News  

Ruang Publik untuk Lansia Perlu atau Tidak Perlu? Bangsa Kita Mudah Bergaul

Para narasumber, penulis dan undangan dalam acara diskusi buku “(Lansia) Indonesia Tanpa Ruang Publik” di DPRD DIY, Jalan Malioboro, Yogyakarta, Sabtu 24/5/2025. (Foto : Istimewa)

bernasnews – Bangsa Indonesia yang dikenal ramah dan murah senyum pasti mudah bergaul, sehingga wilayahnya akan selalu regeng, karena manusianya hidup rukun dan guyub, bergotong royong, ringan sama dijinjing dan berat sama dipikul.

“Nah bila hal demikian yang terjadi, bukankah Ruang Publik tidak diperlukan lagi? Namun sayang keguyuban bangsa ini semakin terkikis egoisme, atmosfer individualisme berkembang di Negara Pancasila yang liberal, sila yang mana? 

Bukan tidak mungkin komputer, internet dan Hp telah merusak harkat kemanusiaan kita. Padahal, bangsa ini mempunyai PR belajar disiplin, jujur, serta lurus, hidup sederhana dengan meminimalisir nafsu serakahnya. Ini agar kita punya Ruang Publik yang ideal,” kata Sutradara Teater Genthong HSA dalam bincang buku kumpulan esai “(Lansia) Indonesia Tanpa Ruang Publik” di ruang paripurna 2 lantai 2 Gedung DPRD DIY Jalan Malioboro No 54 Yogyakarta, Sabtu (24/5/2025).

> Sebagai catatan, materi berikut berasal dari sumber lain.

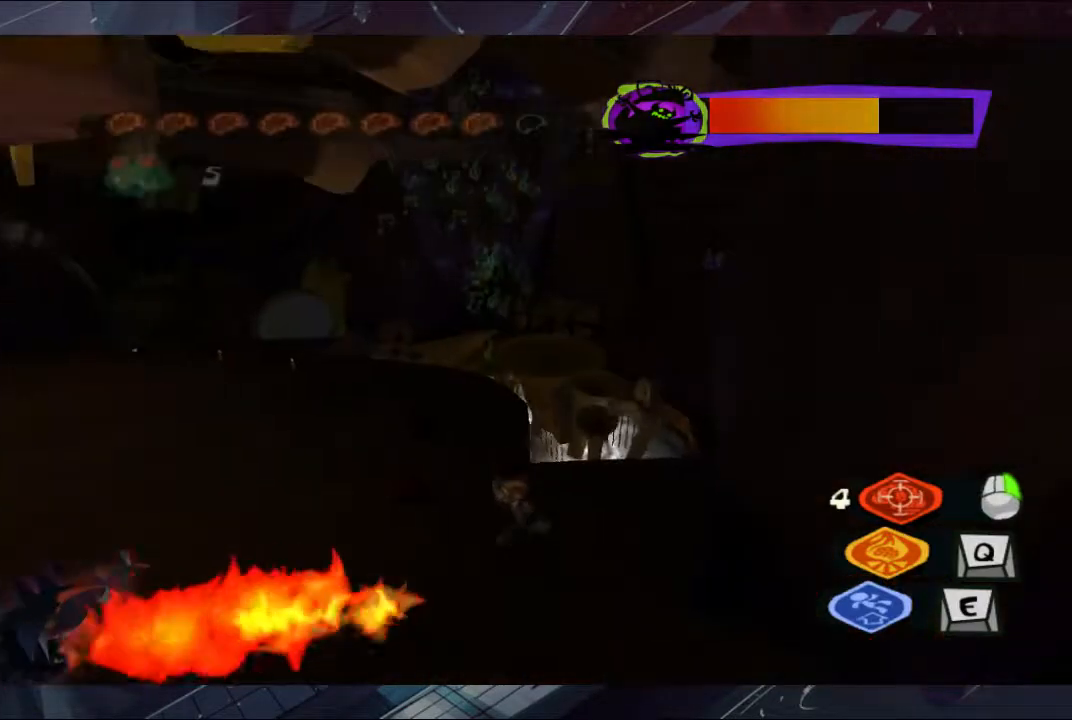
{"dt_ms": 500, "buttons": [], "left_stick": "up", "right_stick": "center", "button_events": [[67, "B", "up"]]}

Selain Genthong yang juga penulis naskah/penyair, tampil sebagai narasumber diskusi Anggota DPRD DIY/Fraksi PDI Fajar Gegana, S.T. dan Guru Besar FKG UGM Prof. Dr. Ahmad Syaify, Sp Perio, Subsp RPID (K) FISID, dengan moderator Pengajar Prodi HI FISIP UKI Jakarta V.L. Sinta Herindrasti, M.A. Memberikan sambutan Ketua Fraksi PDI DPRD DIY Yuni Satia Rahayu dan Ketua Sastra Bulan Purnama (SBP) Ons Untoro. Pada kesempatan ini juga diadakan pembacaan puisi oleh Sulis Bambang dan Nia Samsihono, serta musik oleh Joshua Igho. Pembawa acara diskusi adalah Maria Kadarsih.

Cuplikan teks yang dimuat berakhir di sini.